Thursday, February 12

Michelle Obama responded to the woman who referred to her husband Barack Obama as being “fine as a motherfucker” at a recent event prior to the midterm elections.

Michelle was shown the footage on her most recent visit to Jimmy Kimmel Live to promote her new book The Light We Carry. Prior to the midterm elections, Michelle had apparently never seen the viral video with a woman complementing her husband when he was out campaigning at the Detroit Renaissance High School in Detroit, Michigan.

“Sometimes traveling on a campaign trail feels a little harder than it did to,” the 61-year-old former president remarked in the video. “It’s not only because I’m older and grayer.

Then someone in the crowd said, “You still fine as a motherfucker.”

As the audience and Obama both laughed, he added, “I’m not going to tell Michelle you said that… Although Michelle agrees, she is aware.”

“I hadn’t seen that,” Michelle says at the 10-minute mark of the above video. “I was aware of it. That was the first thing he said when he got home. ‘How did it go?’ I inquired. ‘Someone said I was fine,’ he explained. ‘Oh really?’ I thought. That’s fantastic.”

The late-night host then asked Michelle if she would ever tell her husband stories like that, to which she shook her head. “He doesn’t need to know everything about me,” she explained.

Barack has previously lavished similar compliments on his wife. Following the unveiling of the couple’s post-presidency portraits at the White House in September, Barack stated that the artist Sharon Sprung had perfectly captured the fact that his wife was “fine.”

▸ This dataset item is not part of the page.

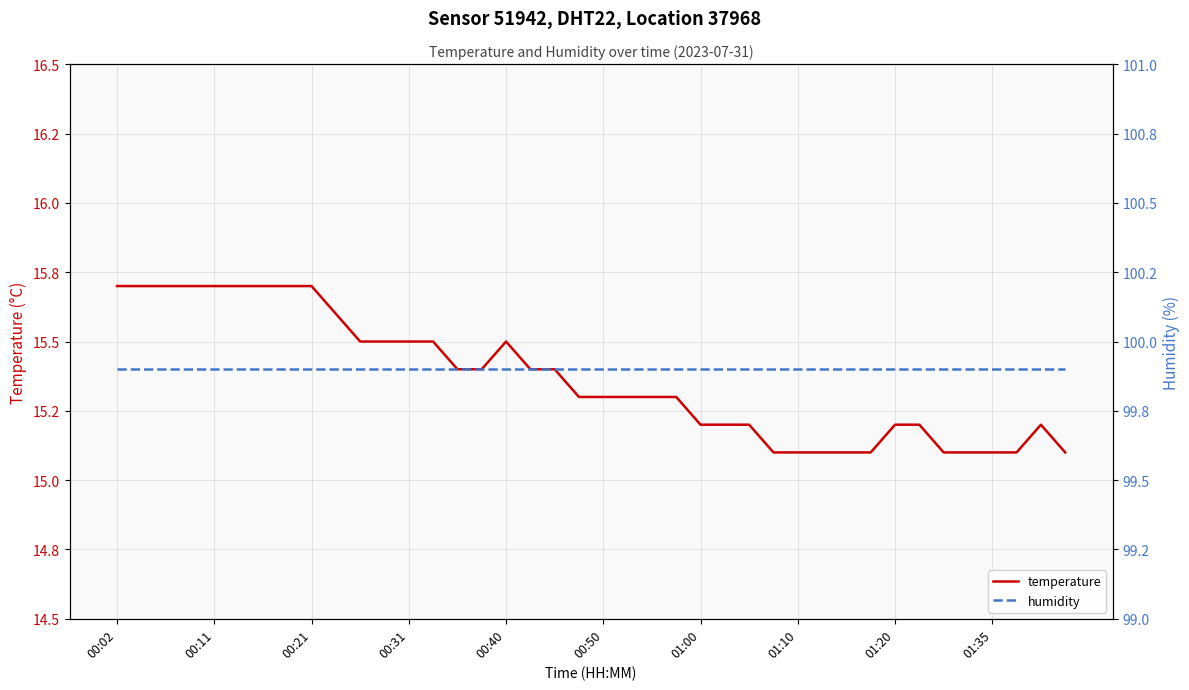

Does the chart have visible grid lines?

Yes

“I’d like to thank [artist]Sharon Sprung for capturing everything that I adore about Michelle. “Her grace, her intelligence, and the fact that she is fine,” Obama said as the portraits were unveiled in the East Room to applause and cheers.

“She is. Barrack added, “Her portrait is stunning,” before Michelle thanked him for his “spicy remarks.”

Michelle also discussed her new book, which she said wasn’t quite a self-help book, but was meant to inspire because so many people had asked her for advice over the years.

“Dealing with fear, feeling invisible, how do you find your voice, people are figuring out how to get through life, and not everyone has a mentor,” Michelle explained. “Not everyone has parents who can give them that kind of advice. So this book is simply my offering of the tools that have helped me over the course of my 58 years.”